• [About this task]: Lines before the one containing "התפקיד כולל ביצוע בדיקות OCT ושדה ראייה, קבלת" in the records below are to be left out; that line and all after it, through the end, are to be retyped exactly.

• [Records shown]:
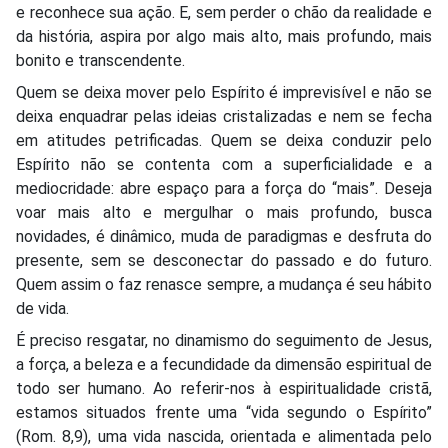
e reconhece sua ação. E, sem perder o chão da realidade e
da história, aspira por algo mais alto, mais profundo, mais
bonito e transcendente.
Quem se deixa mover pelo Espírito é imprevisível e não se
deixa enquadrar pelas ideias cristalizadas e nem se fecha
em atitudes petrificadas. Quem se deixa conduzir pelo
Espírito não se contenta com a superficialidade e a
mediocridade: abre espaço para a força do “mais”. Deseja
voar mais alto e mergulhar o mais profundo, busca
novidades, é dinâmico, muda de paradigmas e desfruta do
presente, sem se desconectar do passado e do futuro.
Quem assim o faz renasce sempre, a mudança é seu hábito
de vida.
É preciso resgatar, no dinamismo do seguimento de Jesus,
a força, a beleza e a fecundidade da dimensão espiritual de
todo ser humano. Ao referir-nos à espiritualidade cristã,
estamos situados frente uma “vida segundo o Espírito”
(Rom. 8,9), uma vida nascida, orientada e alimentada pelo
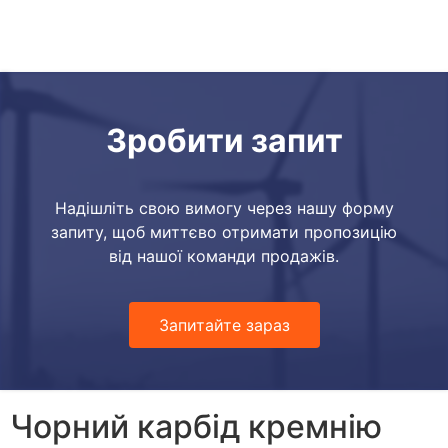
Зробити запит
Надішліть свою вимогу через нашу форму
запиту, щоб миттєво отримати пропозицію
від нашої команди продажів.
Запитайте зараз
Чорний карбід кремнію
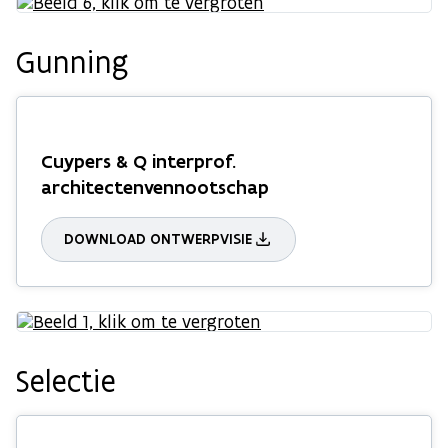
Gunning
Cuypers & Q interprof.
architectenvennootschap
DOWNLOAD ONTWERPVISIE
Selectie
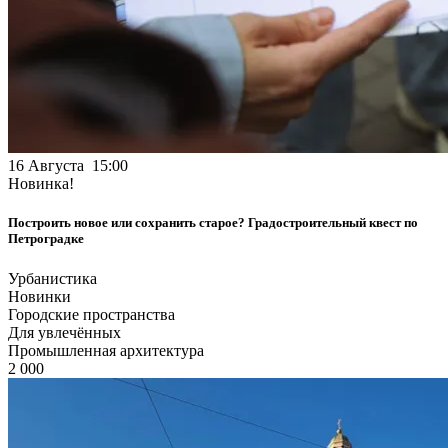
16 Августа 15:00
Новинка!
Построить новое или сохранить старое? Градостроительный квест по
Петроградке
Урбанистика
Новинки
Городские пространства
Для увлечённых
Промышленная архитектура
2 000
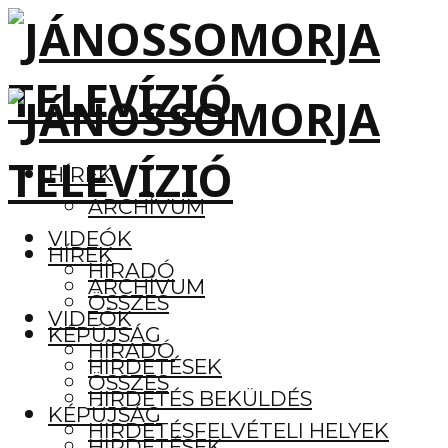
HÍREK
ARCHÍVUM
VIDEÓK
HÍREK
HÍRADÓ
ARCHÍVUM
ÖSSZES
VIDEÓK
KÉPÚJSÁG
HÍRADÓ
HIRDETÉSEK
ÖSSZES
HIRDETÉS BEKÜLDÉS
KÉPÚJSÁG
HIRDETÉSFELVÉTELI HELYEK
HIRDETÉSEK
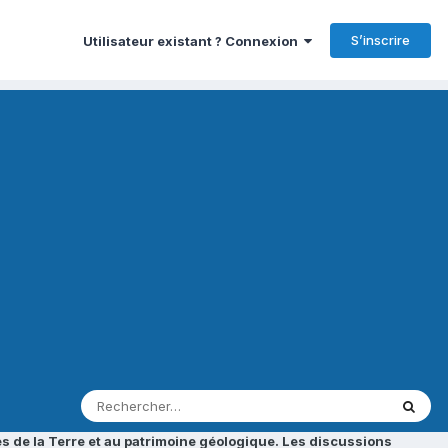
S’inscrire
Utilisateur existant ? Connexion
s de la Terre et au patrimoine géologique. Les discussions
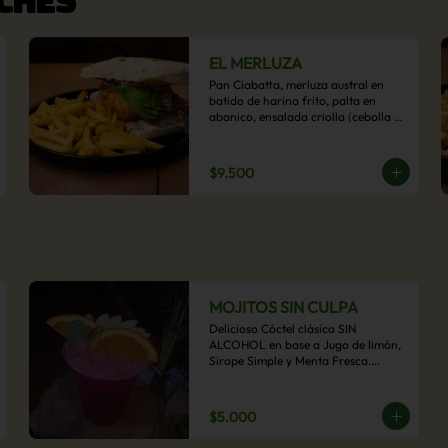
EL MERLUZA
Pan Ciabatta, merluza austral en 
batido de harina frito, palta en 
abanico, ensalada criolla (cebolla 
morada, ají y cilantro) y mayo 
acevichada con acompañamiento 
de papas fritas.
$9.500
MOJITOS SIN CULPA
Delicioso Cóctel clásico SIN 
ALCOHOL en base a Jugo de limón, 
Sirope Simple y Menta Fresca.

Opcional: Frambuesa, Frutilla, Piña, 
Mango, Maracuyá, Chirimoya.
$5.000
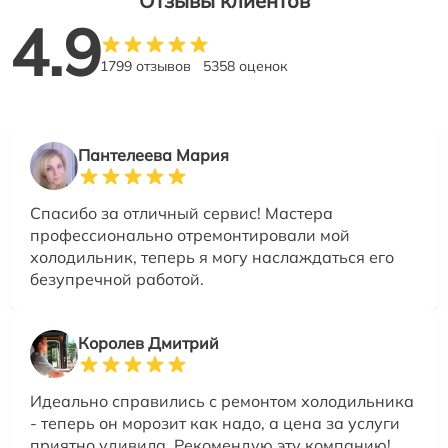
Отзывы клиентов
4.9
1799 отзывов
5358 оценок
Пантелеева Мария
Спасибо за отличный сервис! Мастера
профессионально отремонтировали мой
холодильник, теперь я могу наслаждаться его
безупречной работой.
Королев Дмитрий
Идеально справились с ремонтом холодильника
- теперь он морозит как надо, а цена за услуги
приятно удивила. Рекомендую эту компанию!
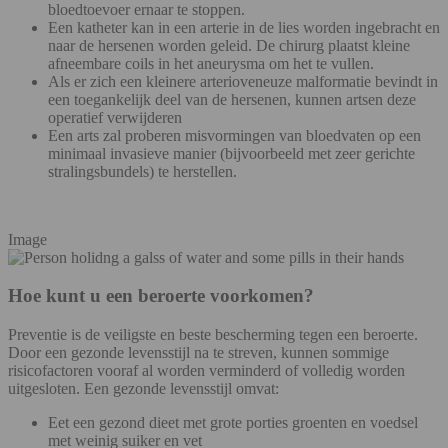
bloedtoevoer ernaar te stoppen.
Een katheter kan in een arterie in de lies worden ingebracht en
naar de hersenen worden geleid. De chirurg plaatst kleine
afneembare coils in het aneurysma om het te vullen.
Als er zich een kleinere arterioveneuze malformatie bevindt in
een toegankelijk deel van de hersenen, kunnen artsen deze
operatief verwijderen
Een arts zal proberen misvormingen van bloedvaten op een
minimaal invasieve manier (bijvoorbeeld met zeer gerichte
stralingsbundels) te herstellen.
Image
Hoe kunt u een beroerte voorkomen?
Preventie is de veiligste en beste bescherming tegen een beroerte.
Door een gezonde levensstijl na te streven, kunnen sommige
risicofactoren vooraf al worden verminderd of volledig worden
uitgesloten. Een gezonde levensstijl omvat:
Eet een gezond dieet met grote porties groenten en voedsel
met weinig suiker en vet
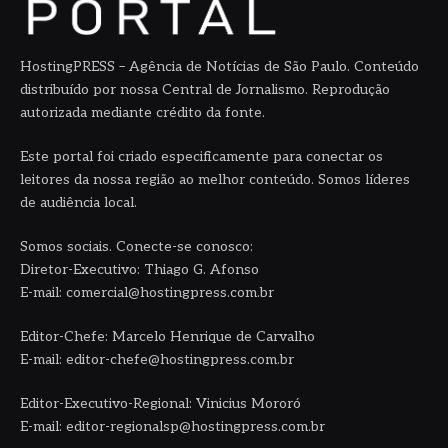
HostingPRESS – Agência de Notícias de São Paulo. Conteúdo
distribuído por nossa Central de Jornalismo. Reprodução
autorizada mediante crédito da fonte.
Este portal foi criado especificamente para conectar os
leitores da nossa região ao melhor conteúdo. Somos líderes
de audiência local.
Somos sociais. Conecte-se conosco:
Diretor-Executivo: Thiago G. Afonso
E-mail: comercial@hostingpress.com.br
Editor-Chefe: Marcelo Henrique de Carvalho
E-mail: editor-chefe@hostingpress.com.br
Editor-Executivo-Regional: Vinicius Mororó
E-mail: editor-regionalsp@hostingpress.com.br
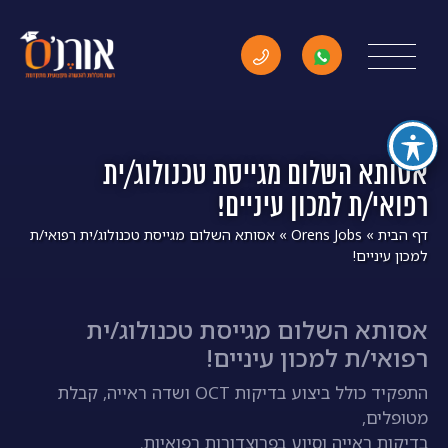
אסותא השלום מגייסת טכנולוג/ית
רפואי/ת למכון עיניים!
דף הבית
»
Orens Jobs
»
אסותא השלום מגייסת טכנולוג/ית רפואי/ת
למכון עיניים!
אסותא השלום מגייסת טכנולוג/ית
רפואי/ת למכון עיניים!
התפקיד כולל ביצוע בדיקות OCT ושדה ראייה, קבלת
מטופלים,
בדיקות ראייה וסיוע בפרוצדורות רפואיות.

• [Result for this task]:
התפקיד כולל ביצוע בדיקות OCT ושדה ראייה, קבלת
מטופלים,
בדיקות ראייה וסיוע בפרוצדורות רפואיות.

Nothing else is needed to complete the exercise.